Townhall.com

You do not have to be a high-paid political consultant to see this.

As I traveled the country for business and pleasure in recent years — visiting “Red States” like Texas, Iowa and Montana (including, of course, my home state of Georgia) — I saw (and continue to see) example and after example of state and local “Republican” officials respond to voters’ desires to improve their “safety” and “quality of life,” by increasing spending and services.

Even in traditionally Republican enclaves, voters are electing and re-electing officials who are eager to meet those desires, by raising taxes, “fees” and public debt, and by placing further controls on businesses. All this in an effort to satisfy largely suburban voters’ demands for everything from parks to aquatic centers and billion-dollar sports arenas.

This game plan becomes a habit that increasingly acclimates voters to view intrusive government at all levels, as benign.

In such an environment, it is only a small step for voters to choose candidates for office who are ever more willing to meet their desires for expanded and “improved” government services; in short, to vote Democratic.

Republican elected officials, their political consultants, and conservative media “talking heads” all seem to have lost sight of the forest for the trees; focusing on the “Big Picture,” and overlooking the erosion of conservative principles of governance where the rubber meets the road – at the local level.

While President Donald Trump has done more than any president since Ronald Reagan to reduce regulations at the federal level, on the ground in states across the country the Regulatory State is booming.  In states Red, Blue, and Purple, nominally Republican state and local officials continue to create new laws and regulations rather than erasing existing ones.

The result is a pronounced leftward drift in virtually all aspects of life at the local level.
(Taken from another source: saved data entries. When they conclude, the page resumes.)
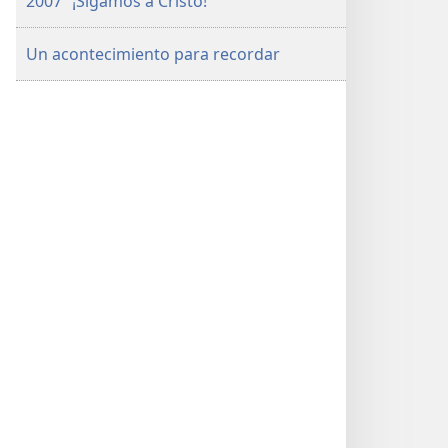
2007 “¡Sigamos a Cristo!”
Un acontecimiento para recordar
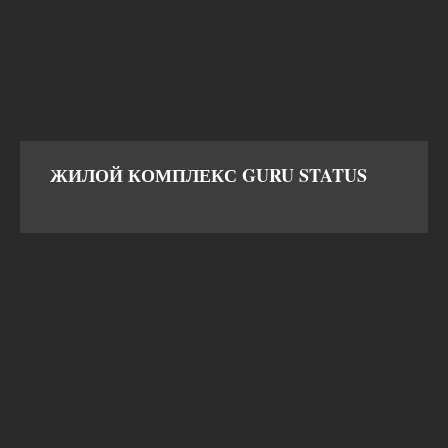
ЖИЛОЙ КОМПЛЕКС GURU STATUS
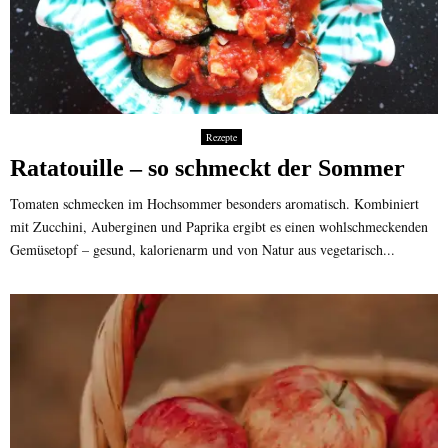
Rezepte
Ratatouille – so schmeckt der Sommer
Tomaten schmecken im Hochsommer besonders aromatisch. Kombiniert
mit Zucchini, Auberginen und Paprika ergibt es einen wohlschmeckenden
Gemüsetopf – gesund, kalorienarm und von Natur aus vegetarisch...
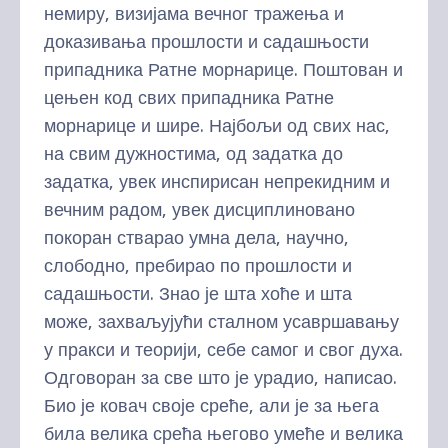
немиру, визијама вечног тражења и
доказивања прошлости и садашњости
припадника Ратне морнарице. Поштован и
цењен код свих припадника Ратне
морнарице и шире. Најбољи од свих нас,
на свим дужностима, од задатка до
задатка, увек инспирисан непрекидним и
вечним радом, увек дисциплиновано
покоран стварао умна дела, научно,
слободно, пребирао по прошлости и
садашњости. Знао је шта хоће и шта
може, захваљујући сталном усавршавању
у пракси и теорији, себе самог и свог духа.
Одговоран за све што је урадио, написао.
Био је ковач своје среће, али је за њега
била велика срећа његово умеће и велика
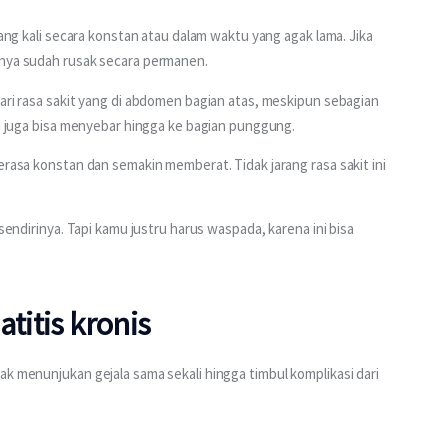
lang kali secara konstan atau dalam waktu yang agak lama. Jika 
anya sudah rusak secara permanen.
dari rasa sakit yang di abdomen bagian atas, meskipun sebagian 
ni juga bisa menyebar hingga ke bagian punggung.
erasa konstan dan semakin memberat. Tidak jarang rasa sakit ini 
 sendirinya. Tapi kamu justru harus waspada, karena ini bisa 
titis kronis
ak menunjukan gejala sama sekali hingga timbul komplikasi dari 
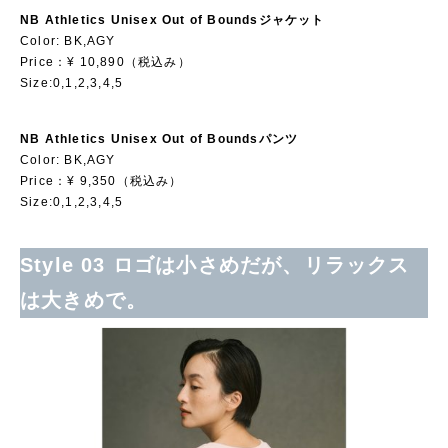
NB Athletics Unisex Out of Boundsジャケット
Color: BK,AGY
Price：¥ 10,890（税込み）
Size:0,1,2,3,4,5
NB Athletics Unisex Out of Boundsパンツ
Color: BK,AGY
Price：¥ 9,350（税込み）
Size:0,1,2,3,4,5
Style 03 ロゴは小さめだが、リラックス
は大きめで。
Taxes increase as Republicans acquiesce to multi-million-dollar bond initiatives for pet projects like sports stadiums and movie studios. Massive tax incentives are freely offered to companies in return for vague promises to create “high-paying jobs” down the road. Increasing business regulations, licensing requirements, and zoning restrictions make it harder for budding entrepreneurs to launch new businesses or expand current ones. Anti-smoking regulations and even gun-control measures are being shepherded by Republicans under the guise of “public safety” and “quality of life.”

With each such measure, Republicans cede ground; political territory growing difficult to regain. Most importantly, such behavior conditions voters to turn increasingly to state and local government to address and solve problems, rather than the private sector.

The impact of this philosophical shift cannot be dismissed, as seen clearly in this month’s high profile races in Georgia and Texas. That the GOP could very nearly lose a Senate race in Texas or a gubernatorial race in Georgia, should be a blaring wake-up call to Republicans that the electoral color of a state, or the letter next to a candidate’s name, no longer means what it used to mean; and certainly nothing that can be taken for granted.

The GOP now is so far behind the power curve, that reversing the trend – if even possible at this stage — will take a Herculean effort, over more than a single election cycle. That effort starts with messaging and ends with action consistent with that messaging; both are needed, but neither appears in ready supply among Republican leaders in Washington.

Deficit spending continues unabated. Meanwhile, little interest is shown by Republican leaders in Congress to move legislation that would appeal to minority and independent voters in particular, and which also are firmly rooted in traditional principles of conservative governance; this would include such measures as criminal justice reform and loosening federal restrictions on adult use of marijuana.

These and other steps shold be easy wins for the GOP; but the process can only begin if the GOP removes the rose-colored glasses through which it sees the just-concluded mid-term election as a “victory” simply because the Party picked up a couple of seats in the Senate.

The problem for the Republican Party goes far deeper than a national coloring book with red and blue crayons.  If the Grand Old Party does not quickly and seriously work to reclaim and reinvigorate its philosophical high ground, there will be none left to claim.